- Type: Mental health and community health trust
- Established: 1 May 2015
- Headquarters: New Mill, Victoria Road, Saltaire, Bradford, BD18 3LD
- Budget: £132,600,000
- Chair: Dr Linda Patterson OBE FRCP
- Chief executive: Therese Patten
- Website: www.bdct.nhs.uk

= Bradford District Care NHS Foundation Trust =

Healthcare organisation in Bradford, England

Bradford District Care NHS Foundation Trust provides mental health, dentistry, community health, and specialist learning disability services in Bradford, Keighley, Ilkley and Craven in Yorkshire, England. It achieved foundation trust status in May 2015.

==Services==
The trust opened an older people's mental health ward in May 2014 at the Airedale Centre for Mental Health, in the grounds of Airedale Hospital. The new Bracken Ward has 22 en-suite rooms, arranged across separate corridors for men and women, and a ‘therapeutic’ kitchen for activities such as baking.

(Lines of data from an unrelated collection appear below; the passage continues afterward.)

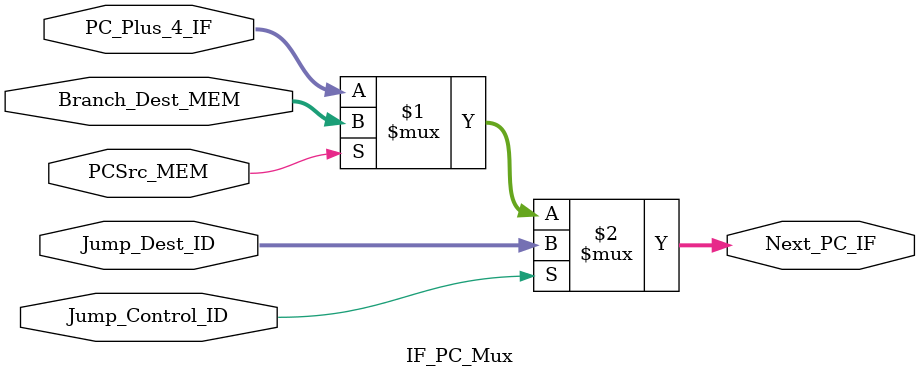
<source format=v>


module IF_PC_Mux(
		 input [31:0] PC_Plus_4_IF,
		 input [31:0] Branch_Dest_MEM,
		 input [31:0] Jump_Dest_ID,
		 input 		  PCSrc_MEM, // actually ID stage
		 input 		  Jump_Control_ID,
		 output [31:0]Next_PC_IF
		 );
	
   assign Next_PC_IF = Jump_Control_ID ? Jump_Dest_ID : (PCSrc_MEM ? Branch_Dest_MEM : PC_Plus_4_IF);

endmodule // IF_PC_Mux


   
   

</source>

As of 2013, Bradford children continued to have the poorest oral health in Yorkshire and the Humber, which was attributed to the high levels of deprivation in the area. Swarngit Shahid, clinical director of the trust said "Research suggests there are clear links between levels of deprivation and poor oral health, and many of the factors that cause this also cause poor general health."

==Performance==
The trust received an overall 'Good' rating from the Care Quality Commission after an inspection over three days in mid-June 2014. The end-of-life service was described as outstanding.

It was named by the Health Service Journal as one of the top hundred NHS trusts to work for in 2015. At that time it had 2,384 full-time equivalent staff and a sickness absence rate of 5.3%. 64% of staff recommend it as a place for treatment and 60% recommended it as a place to work.